#### [PROMPT]
Reproduce the items from their first line through the line containing "parition après des", keeping every line unchanged.

↓

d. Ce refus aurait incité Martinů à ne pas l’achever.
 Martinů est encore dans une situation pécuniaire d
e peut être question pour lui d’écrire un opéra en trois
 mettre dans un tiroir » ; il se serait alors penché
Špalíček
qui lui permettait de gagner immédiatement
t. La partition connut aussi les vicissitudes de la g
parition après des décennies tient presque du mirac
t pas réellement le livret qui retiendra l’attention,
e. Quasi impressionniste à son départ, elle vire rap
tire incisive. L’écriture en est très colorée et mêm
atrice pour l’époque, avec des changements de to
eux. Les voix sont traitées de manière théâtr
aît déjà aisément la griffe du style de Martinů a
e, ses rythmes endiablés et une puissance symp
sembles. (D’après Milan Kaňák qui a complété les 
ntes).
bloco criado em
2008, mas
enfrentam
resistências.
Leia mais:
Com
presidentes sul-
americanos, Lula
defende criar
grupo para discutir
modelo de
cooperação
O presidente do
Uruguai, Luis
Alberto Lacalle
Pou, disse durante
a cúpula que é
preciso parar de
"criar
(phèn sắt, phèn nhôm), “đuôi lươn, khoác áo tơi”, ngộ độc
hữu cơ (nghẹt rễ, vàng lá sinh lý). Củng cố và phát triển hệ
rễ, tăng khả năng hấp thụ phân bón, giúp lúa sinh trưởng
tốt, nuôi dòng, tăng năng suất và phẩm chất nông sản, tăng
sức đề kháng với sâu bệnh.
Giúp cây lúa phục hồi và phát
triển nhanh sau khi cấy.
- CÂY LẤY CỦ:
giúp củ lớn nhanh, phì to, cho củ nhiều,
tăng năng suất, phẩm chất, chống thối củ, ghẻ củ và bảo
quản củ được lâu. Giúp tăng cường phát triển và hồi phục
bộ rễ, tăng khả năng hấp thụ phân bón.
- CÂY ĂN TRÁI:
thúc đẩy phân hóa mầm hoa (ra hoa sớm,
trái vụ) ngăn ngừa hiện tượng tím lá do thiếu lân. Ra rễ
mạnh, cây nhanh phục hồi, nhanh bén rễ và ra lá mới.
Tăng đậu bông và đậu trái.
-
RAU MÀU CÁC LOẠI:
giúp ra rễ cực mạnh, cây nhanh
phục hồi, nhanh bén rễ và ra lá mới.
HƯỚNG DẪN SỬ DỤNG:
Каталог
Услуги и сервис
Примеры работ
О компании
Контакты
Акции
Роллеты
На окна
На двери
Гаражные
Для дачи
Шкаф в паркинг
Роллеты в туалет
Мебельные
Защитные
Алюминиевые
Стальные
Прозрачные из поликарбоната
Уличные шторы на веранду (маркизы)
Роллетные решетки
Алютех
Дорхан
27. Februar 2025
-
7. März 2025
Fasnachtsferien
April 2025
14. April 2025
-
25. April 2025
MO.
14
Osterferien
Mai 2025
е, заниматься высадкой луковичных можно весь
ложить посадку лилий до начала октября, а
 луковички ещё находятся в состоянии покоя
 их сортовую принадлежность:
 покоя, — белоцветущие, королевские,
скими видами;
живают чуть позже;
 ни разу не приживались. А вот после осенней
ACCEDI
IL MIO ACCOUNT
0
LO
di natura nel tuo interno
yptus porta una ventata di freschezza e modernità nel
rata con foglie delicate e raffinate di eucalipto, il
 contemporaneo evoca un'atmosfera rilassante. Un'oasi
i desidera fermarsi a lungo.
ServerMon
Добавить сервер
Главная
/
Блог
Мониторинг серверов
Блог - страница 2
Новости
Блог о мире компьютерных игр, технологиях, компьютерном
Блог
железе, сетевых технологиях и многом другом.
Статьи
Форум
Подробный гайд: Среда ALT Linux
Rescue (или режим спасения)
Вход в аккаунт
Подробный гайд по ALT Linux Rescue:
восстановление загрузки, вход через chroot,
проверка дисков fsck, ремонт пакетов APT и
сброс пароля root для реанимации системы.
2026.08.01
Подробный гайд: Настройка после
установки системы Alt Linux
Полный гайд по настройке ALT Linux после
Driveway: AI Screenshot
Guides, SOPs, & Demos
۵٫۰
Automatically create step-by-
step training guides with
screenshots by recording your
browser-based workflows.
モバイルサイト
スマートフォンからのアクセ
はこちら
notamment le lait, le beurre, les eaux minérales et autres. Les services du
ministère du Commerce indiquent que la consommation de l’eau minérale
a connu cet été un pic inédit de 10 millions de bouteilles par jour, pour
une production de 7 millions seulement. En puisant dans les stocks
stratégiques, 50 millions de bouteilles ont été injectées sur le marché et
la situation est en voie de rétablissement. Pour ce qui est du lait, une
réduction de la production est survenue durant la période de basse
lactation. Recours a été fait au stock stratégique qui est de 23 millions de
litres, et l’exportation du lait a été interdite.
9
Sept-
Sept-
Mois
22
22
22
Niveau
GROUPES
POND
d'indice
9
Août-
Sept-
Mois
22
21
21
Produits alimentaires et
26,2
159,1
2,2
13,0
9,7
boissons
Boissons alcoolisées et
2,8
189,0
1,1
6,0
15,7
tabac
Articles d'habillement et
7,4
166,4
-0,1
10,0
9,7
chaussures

↑

#### [ANSWER BOX]
d. Ce refus aurait incité Martinů à ne pas l’achever.
 Martinů est encore dans une situation pécuniaire d
e peut être question pour lui d’écrire un opéra en trois
 mettre dans un tiroir » ; il se serait alors penché
Špalíček
qui lui permettait de gagner immédiatement
t. La partition connut aussi les vicissitudes de la g
parition après des décennies tient presque du mirac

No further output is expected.